Review: The Conjuring – The Devil Made Me Do It (2021)

Not since the Universal Monsters has there been a horror-movie shared universe as prominent as The Conjuring series, whereas others are subtle regarding their connective tissue, like the ‘Poho County-verse’ created by problematic director, Victor Salva.

After five years and four spin-off features, the long-await reunion with the franchise’s central figures, Ed and Lorraine Warren, has arrived with The Conjuring: The Devil Made Me Do It. This time-around event are based on the 1981 case of Arne Cheyenne Johnson, who claimed demonic possession as the reason for killing his landlord. While awaiting trial, the Warrens investigate the aforementioned murder and its link to the unholy.

With some expected call-backs to The Exorcist, like a replicating shot and Ed’s weak heart, this third outing is, to put it simply, average; a film that peaks during the opening scene in terms of scare-factor.

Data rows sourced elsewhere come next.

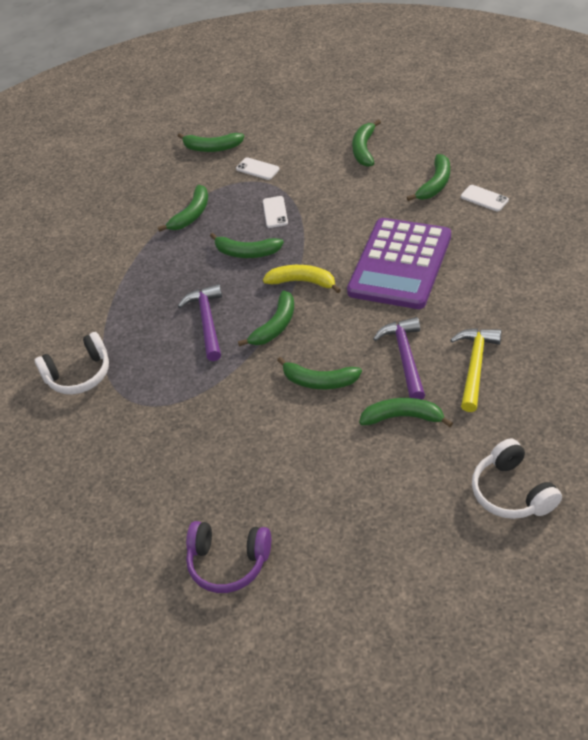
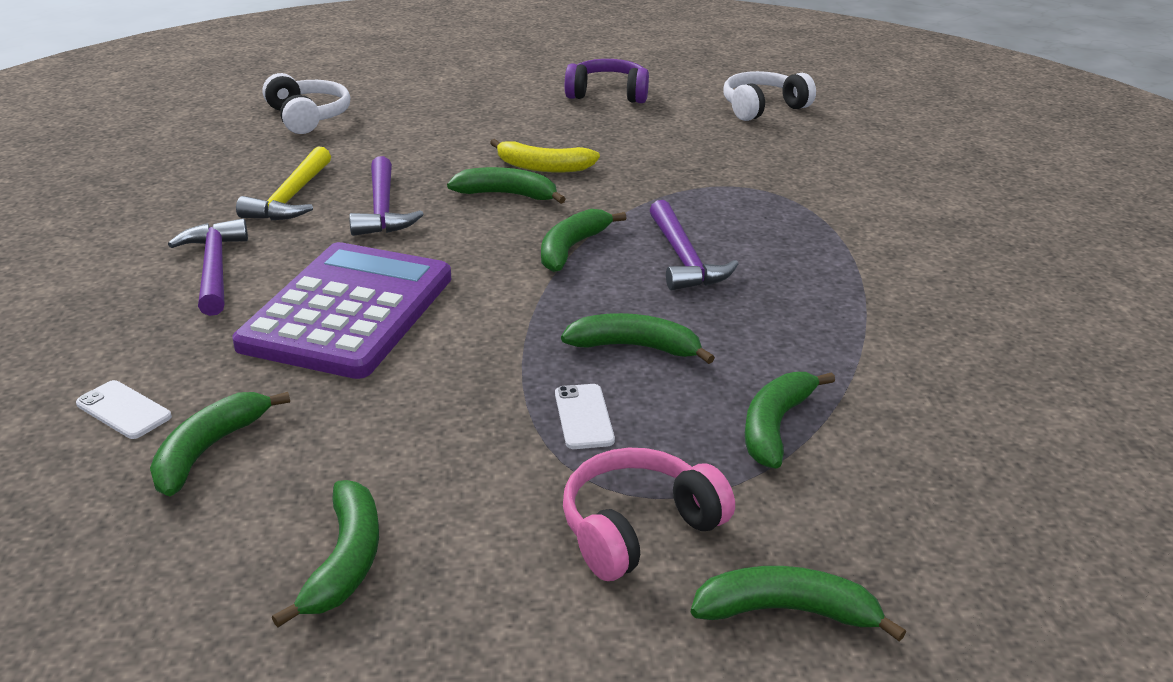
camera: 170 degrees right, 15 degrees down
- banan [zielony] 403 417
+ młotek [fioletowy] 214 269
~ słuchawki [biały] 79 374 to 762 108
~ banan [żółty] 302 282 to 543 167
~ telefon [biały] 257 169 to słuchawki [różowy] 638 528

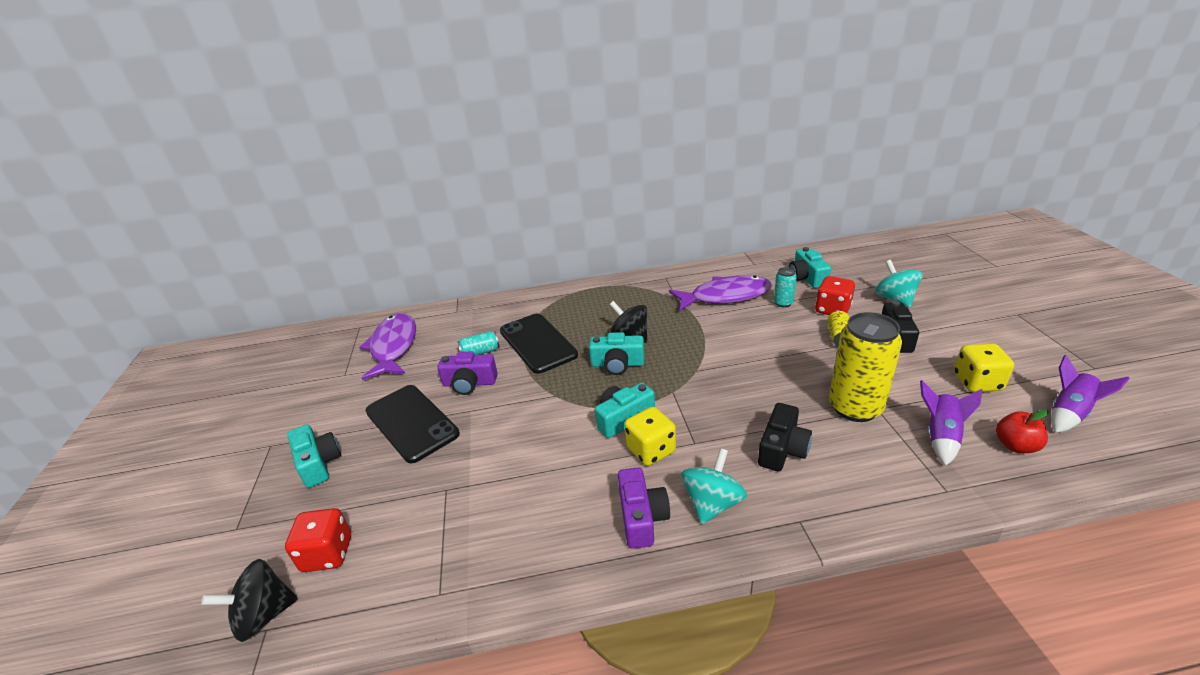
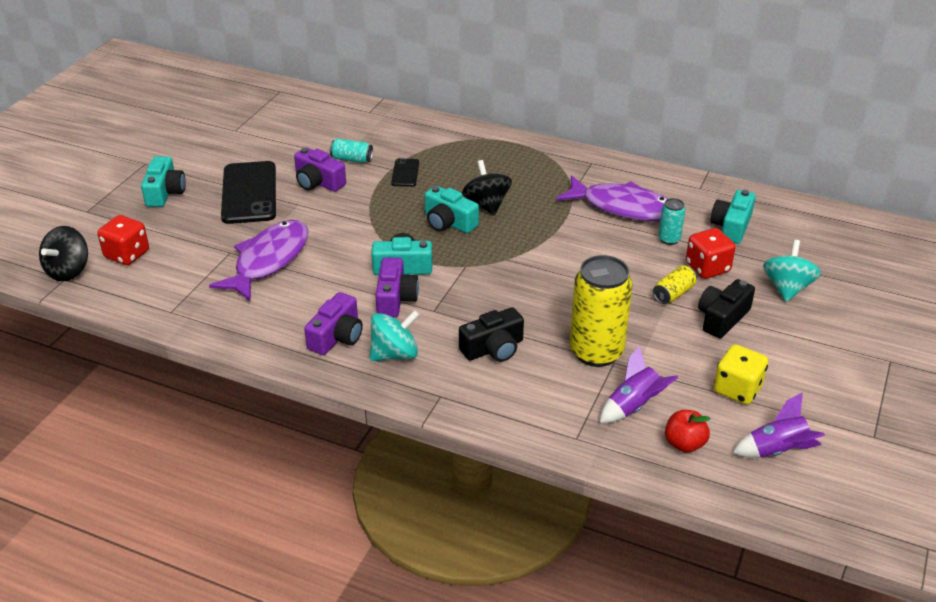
camera: 30 degrees right, 5 degrees up
~ ryba [fioletowy] 394 346 to 269 260
~ kostka do gry [żółty] 651 450 to aparat fotograficzny [fioletowy] 395 299
~ bączek [czarny] 264 615 = 68 271 75 degrees counterclockwise
~ telefon [czarny] 538 343 = 405 173 x0.48

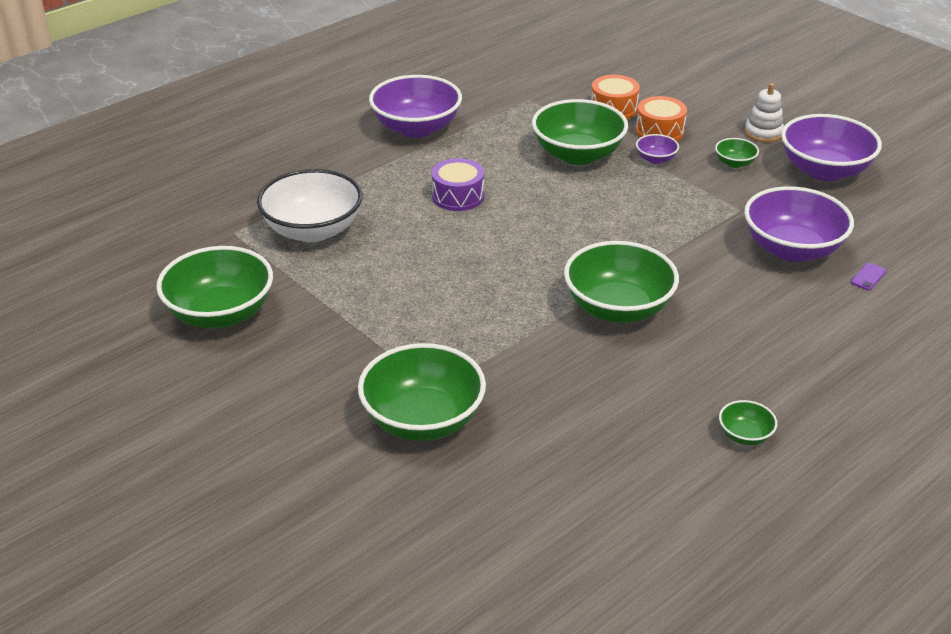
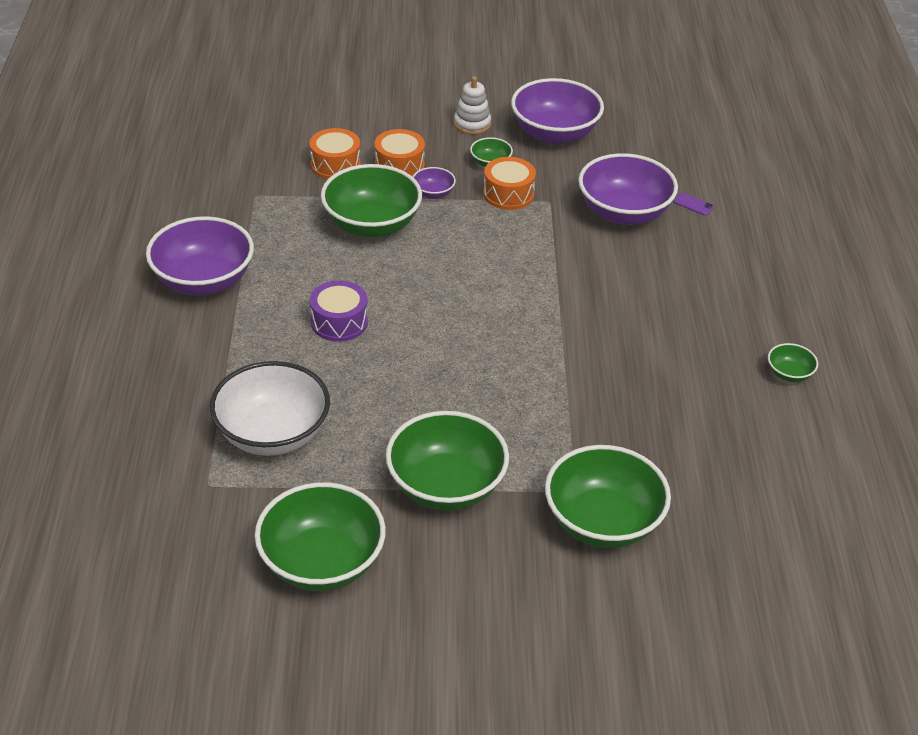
camera: 50 degrees left, 5 degrees up
+ bęben [pomarańczowy] 508 194
~ miska [zielony] 618 308 to 446 486
~ telefon [fioletowy] 868 277 = 693 204 45 degrees counterclockwise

Much like The Conjuring 2 and the very dubious case it exploited (The Enfield Poltergeist), the film again leans heavily on the ”true story” aspect while fabricating an additional narrative as our supposed victim is behind bars. Unfortunately, it’s not the most creative and rather predictable, hitting many of the usual beats. However, the film has a lot of production value and achieves what feels like a very authentic early 80s setting that comes with a light ‘car radio’ soundtrack. Patrick Wilson and Vera Farmiga as the compassionate Ed and Lorraine still have that comfortable bond that’s made the duo so appealing to audiences. While their real-life counterparts are often scrutinized, it’s easy to see why the Catholic crusaders are so marketable.


I’m more for a grounded form of horror, which is why I enjoyed the 2013 original so much, due ito its confined setting and a minimal ‘less is more’ approach. The Devil Made Me Do It is an example of a noisier and hectic style that’s common among mainstream titles, and while it often tapers off in favour for some clever visuals, the film does get carried away with throwing scares on the screen.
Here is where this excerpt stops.